Com 60 milhões de habitantes e um produto interno bruto de US$ 1,5 trilhão, a França é o sexto país mais rico do mundo, depois de EUA, Japão, Alemanha, China e Grã-Bretanha. Subsidia fortemente a agricultura. É um dos países que mais resistem à abertura dos mercados para produtos agrícolas, pela qual o Brasil luta na Organização Mundial do Comércio. Potência nuclear desde 1960, é membro permanente, com direito de veto, do Conselho de Segurança das Nações Unidas.

Nesta condição, a França se opôs tenazmente à invasão do Iraque pelos EUA em março de 2003, ameaçando vetar qualquer resolução da ONU que autorizasse a guerra. Não conseguiu evitar a guerra mas teve uma vitória moral sobre seu arquirrival. Seu ministro do Exterior, De Villepin, acabou sendo escolhido chefe de governo por Chirac.

Mas depois da revolta da periferia, em que jovens de origem estrangeiras incendiaram carros e provocaram arruaças nos arredores de Paris em outubro e novembro do ano passado, De Villepin propôs a Lei do Primeiro Emprego, criando contratos de trabalho precários para jovens de até 26 anos.

Seu objetivo era combater o desemprego, de cerca de 9%, que chega a 23% entre os jovens e a 40% entre os jovens de origem estrangeira. Mas os estudantes e sindicalistas viram na medida um primeiro passo para acabar com as garantias sociais e trabalhistas.

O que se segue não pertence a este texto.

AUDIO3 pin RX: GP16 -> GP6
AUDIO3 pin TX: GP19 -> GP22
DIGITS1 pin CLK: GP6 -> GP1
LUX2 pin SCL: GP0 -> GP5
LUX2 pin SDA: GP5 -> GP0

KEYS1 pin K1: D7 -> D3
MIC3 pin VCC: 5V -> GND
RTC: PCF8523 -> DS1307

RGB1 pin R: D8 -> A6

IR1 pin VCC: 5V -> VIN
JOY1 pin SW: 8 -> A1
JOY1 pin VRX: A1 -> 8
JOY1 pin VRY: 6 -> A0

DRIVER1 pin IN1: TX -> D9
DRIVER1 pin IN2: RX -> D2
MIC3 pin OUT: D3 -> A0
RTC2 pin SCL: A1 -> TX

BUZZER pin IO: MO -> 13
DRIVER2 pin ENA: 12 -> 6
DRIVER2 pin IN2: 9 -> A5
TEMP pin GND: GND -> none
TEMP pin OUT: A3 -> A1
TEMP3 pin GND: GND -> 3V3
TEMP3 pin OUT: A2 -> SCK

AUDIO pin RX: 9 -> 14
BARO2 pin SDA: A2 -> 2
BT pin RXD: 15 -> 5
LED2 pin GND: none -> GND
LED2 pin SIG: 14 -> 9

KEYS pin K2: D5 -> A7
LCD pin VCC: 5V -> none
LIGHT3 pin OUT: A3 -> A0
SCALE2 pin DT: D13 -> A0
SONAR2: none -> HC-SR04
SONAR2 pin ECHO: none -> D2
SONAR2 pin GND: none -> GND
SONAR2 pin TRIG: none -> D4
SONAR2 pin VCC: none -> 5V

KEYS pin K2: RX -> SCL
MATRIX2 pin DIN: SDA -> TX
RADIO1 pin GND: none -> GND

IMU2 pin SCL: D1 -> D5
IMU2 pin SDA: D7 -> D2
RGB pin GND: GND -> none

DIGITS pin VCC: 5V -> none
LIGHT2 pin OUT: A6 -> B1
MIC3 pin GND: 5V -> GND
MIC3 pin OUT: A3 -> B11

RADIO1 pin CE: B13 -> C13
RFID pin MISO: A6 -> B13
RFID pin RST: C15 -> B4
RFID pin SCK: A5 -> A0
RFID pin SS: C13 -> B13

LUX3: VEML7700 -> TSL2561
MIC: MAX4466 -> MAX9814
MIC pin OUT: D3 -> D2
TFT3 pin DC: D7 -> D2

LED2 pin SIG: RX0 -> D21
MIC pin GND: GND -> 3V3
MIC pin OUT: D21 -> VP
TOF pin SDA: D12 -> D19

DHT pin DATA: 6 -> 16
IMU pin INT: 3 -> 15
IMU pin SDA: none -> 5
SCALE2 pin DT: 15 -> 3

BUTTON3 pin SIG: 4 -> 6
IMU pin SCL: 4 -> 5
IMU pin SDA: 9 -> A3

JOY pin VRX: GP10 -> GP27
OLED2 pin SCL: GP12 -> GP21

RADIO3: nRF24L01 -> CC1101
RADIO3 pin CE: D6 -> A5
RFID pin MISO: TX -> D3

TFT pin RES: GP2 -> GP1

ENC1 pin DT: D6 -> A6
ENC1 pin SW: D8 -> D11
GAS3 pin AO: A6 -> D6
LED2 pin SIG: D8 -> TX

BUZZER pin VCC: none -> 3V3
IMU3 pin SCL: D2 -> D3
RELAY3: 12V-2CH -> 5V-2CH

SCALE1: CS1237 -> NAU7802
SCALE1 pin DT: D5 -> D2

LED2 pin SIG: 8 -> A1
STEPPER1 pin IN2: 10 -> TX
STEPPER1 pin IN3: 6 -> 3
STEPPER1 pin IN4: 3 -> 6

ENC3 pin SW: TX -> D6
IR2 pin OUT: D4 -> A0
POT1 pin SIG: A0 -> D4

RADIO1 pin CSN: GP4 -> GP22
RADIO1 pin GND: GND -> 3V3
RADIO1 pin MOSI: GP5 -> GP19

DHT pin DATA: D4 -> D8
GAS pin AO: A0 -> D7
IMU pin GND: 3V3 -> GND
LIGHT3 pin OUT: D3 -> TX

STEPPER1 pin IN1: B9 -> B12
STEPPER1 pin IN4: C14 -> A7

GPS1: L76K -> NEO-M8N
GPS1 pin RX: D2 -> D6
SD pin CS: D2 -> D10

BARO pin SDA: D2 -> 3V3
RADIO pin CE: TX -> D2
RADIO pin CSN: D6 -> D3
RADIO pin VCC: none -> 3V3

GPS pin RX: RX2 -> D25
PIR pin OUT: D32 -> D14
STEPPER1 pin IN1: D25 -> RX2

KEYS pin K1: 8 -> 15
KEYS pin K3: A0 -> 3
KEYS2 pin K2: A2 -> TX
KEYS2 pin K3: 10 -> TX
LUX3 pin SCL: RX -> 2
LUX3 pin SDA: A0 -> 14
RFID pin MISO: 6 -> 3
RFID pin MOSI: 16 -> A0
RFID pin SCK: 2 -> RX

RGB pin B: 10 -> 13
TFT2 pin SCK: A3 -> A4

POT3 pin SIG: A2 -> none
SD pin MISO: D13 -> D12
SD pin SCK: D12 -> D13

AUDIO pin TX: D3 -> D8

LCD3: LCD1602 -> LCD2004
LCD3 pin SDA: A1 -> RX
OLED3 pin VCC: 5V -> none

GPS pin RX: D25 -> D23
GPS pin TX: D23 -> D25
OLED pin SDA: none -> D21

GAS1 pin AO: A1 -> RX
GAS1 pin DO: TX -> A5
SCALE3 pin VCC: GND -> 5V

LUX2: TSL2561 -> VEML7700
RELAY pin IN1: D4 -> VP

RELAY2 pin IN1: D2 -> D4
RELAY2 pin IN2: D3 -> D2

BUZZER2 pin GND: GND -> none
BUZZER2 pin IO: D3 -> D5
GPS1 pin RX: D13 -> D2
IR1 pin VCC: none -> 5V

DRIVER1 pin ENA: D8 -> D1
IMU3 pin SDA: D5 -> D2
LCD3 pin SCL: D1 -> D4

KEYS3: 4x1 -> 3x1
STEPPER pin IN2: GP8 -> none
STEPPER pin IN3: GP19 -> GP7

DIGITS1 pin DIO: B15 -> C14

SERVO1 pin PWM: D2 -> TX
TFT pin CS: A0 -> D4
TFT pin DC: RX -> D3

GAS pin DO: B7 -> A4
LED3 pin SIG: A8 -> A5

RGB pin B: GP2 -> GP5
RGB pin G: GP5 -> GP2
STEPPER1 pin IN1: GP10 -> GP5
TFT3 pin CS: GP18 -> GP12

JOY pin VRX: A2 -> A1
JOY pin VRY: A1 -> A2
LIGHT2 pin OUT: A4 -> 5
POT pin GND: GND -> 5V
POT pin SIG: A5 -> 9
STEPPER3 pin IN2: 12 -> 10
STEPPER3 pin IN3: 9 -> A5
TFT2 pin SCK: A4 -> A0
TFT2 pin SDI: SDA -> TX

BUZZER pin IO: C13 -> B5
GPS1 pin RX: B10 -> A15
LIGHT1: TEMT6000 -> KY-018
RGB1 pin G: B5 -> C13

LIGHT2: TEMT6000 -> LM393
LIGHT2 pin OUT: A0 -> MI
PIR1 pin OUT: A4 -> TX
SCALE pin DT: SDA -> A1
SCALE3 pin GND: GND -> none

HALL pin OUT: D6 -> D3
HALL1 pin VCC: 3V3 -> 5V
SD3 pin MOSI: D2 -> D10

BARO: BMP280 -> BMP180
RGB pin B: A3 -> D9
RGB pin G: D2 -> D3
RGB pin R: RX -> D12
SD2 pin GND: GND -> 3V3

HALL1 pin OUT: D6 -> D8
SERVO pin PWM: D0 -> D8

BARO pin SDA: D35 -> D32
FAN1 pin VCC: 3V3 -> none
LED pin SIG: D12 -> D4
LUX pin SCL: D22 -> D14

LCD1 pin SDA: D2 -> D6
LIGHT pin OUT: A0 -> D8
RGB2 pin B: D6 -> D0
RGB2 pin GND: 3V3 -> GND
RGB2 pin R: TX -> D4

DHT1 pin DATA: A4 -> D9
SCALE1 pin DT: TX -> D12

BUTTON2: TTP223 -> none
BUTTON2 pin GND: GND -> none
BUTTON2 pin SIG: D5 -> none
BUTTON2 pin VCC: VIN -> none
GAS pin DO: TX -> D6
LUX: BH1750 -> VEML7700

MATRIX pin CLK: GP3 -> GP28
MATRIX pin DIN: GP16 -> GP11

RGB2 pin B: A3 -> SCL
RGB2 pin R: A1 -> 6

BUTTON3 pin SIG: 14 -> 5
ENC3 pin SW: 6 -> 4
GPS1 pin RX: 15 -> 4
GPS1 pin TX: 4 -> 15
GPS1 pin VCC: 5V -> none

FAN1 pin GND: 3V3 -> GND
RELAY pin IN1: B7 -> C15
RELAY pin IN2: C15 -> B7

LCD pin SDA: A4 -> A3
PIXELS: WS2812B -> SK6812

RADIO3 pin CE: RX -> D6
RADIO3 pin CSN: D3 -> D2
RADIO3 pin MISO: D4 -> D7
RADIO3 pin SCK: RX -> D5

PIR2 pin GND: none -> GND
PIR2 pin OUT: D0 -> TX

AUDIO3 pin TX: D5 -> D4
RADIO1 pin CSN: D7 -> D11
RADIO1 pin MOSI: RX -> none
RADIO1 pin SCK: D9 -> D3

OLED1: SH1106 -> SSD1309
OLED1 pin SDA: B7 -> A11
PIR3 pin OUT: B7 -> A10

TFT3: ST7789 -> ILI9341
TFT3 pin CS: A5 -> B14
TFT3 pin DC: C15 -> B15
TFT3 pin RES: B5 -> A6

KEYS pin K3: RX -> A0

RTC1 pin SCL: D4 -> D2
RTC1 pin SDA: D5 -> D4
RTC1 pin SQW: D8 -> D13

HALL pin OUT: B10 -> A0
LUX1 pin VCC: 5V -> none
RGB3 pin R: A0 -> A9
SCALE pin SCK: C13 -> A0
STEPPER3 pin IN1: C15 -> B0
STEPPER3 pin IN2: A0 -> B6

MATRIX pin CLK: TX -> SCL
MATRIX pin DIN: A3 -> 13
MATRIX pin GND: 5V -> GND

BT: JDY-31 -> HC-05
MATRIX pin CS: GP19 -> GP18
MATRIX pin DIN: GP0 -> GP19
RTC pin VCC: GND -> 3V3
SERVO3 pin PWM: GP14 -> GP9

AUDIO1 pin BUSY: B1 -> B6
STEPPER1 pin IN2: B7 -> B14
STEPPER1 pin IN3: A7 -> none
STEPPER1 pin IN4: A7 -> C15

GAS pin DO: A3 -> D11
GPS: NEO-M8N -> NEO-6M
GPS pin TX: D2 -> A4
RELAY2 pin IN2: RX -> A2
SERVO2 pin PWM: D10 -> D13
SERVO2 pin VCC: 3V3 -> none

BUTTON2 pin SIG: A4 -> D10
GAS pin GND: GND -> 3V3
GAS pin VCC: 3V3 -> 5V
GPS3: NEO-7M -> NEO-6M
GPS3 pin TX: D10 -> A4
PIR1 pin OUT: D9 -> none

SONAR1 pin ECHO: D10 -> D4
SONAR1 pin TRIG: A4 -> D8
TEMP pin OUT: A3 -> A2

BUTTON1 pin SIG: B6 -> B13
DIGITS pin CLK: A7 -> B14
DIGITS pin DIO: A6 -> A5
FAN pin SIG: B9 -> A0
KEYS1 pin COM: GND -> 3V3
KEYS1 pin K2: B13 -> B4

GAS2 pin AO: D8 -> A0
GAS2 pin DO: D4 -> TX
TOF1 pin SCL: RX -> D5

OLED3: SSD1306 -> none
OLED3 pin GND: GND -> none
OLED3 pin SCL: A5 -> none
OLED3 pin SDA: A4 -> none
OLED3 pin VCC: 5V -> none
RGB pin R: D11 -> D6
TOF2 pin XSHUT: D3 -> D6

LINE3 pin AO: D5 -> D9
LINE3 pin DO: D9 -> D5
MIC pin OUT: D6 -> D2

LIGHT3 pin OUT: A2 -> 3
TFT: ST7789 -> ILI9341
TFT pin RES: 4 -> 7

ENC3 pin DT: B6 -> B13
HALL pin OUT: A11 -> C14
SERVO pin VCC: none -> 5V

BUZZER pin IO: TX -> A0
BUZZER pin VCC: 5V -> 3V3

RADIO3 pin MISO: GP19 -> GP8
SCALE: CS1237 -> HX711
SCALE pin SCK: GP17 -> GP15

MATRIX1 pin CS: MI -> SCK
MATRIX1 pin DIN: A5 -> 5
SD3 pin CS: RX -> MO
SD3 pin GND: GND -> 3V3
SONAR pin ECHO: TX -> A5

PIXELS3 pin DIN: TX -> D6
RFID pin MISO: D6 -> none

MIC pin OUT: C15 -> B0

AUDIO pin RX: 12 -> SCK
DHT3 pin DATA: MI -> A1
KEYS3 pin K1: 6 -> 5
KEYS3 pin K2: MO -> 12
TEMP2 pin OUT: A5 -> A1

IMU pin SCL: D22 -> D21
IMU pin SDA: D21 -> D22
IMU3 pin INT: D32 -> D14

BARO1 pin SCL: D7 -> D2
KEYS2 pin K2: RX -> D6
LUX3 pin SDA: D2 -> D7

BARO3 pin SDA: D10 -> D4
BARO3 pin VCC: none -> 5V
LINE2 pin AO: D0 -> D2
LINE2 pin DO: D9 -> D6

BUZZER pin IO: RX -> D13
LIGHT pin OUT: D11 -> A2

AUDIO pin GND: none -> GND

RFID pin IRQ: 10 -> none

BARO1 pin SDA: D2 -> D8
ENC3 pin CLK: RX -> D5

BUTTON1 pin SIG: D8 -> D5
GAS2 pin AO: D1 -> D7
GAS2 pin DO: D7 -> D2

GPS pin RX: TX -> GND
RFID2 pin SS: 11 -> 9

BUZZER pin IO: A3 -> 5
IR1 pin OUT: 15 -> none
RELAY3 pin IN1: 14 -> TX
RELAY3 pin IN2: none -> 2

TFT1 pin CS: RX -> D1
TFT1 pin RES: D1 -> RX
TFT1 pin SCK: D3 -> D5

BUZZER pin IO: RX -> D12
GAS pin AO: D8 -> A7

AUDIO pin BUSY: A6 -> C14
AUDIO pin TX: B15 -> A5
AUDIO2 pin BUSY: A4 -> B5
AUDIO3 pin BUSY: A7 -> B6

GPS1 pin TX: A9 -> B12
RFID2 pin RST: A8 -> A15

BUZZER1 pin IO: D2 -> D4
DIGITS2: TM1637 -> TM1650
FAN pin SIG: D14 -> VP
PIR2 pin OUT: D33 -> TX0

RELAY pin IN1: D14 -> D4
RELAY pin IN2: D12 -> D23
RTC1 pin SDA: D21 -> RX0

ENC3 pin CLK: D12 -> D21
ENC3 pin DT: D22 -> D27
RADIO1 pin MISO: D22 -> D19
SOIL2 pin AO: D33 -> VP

Uma onda de manifestações de protestos sepultou a lei. De Villepin continua no governo mas saiu muito enfraquecido. Ficou em situação ainda pior por causa de um escândalo em que envolvia o ministro do Interior, Nicolas Sarkozy, seu rival na disputa pela candidatura de direita à eleição presidencial de maio de 2007, num falso escândalo financeiro.

Sarkozy é visto como um liberal que está disposto a desmantelar o modelo social-democrata, introduzindo um liberalismo anglo-saxão rejeitado por significativa parcela da sociedade francesa. É acusado de destruir o gaulismo, a corrente política do general Charles de Gaulle, líder do país no pós-guerra. Mas é a grande estrela em ascensão na política francesa.

A confusão na direita dá possibilidades de vitória para o Partido Socialista, abalado porque o então primeiro-ministro Lionel Jospin perdeu a vaga no segundo turno para o neofascista Jean-Marie Le Pen em 21 de abril de 2002. Sua estrela em ascensão é a ex-ministra Ségolène Royal mas a candidatura socialista não está definida.

Esta ascensão da extrema direita é outro sintoma da doença da França. Com o desaparecimento do comunismo, boa parte da classe operária que votava no PCF, assustada pela globalização e pela onda de imigração, passou a votar na Frente Nacional.

A França é um dos países mais fascinantes do mundo, o mais visitado, famoso por seus vinhos e por ter transformado a culinária numa arte. Mas está extremamente insegura quanto ao seu futuro e de seu estilo de vida, que gostaria de impor ao mundo mas já não tem força para isso.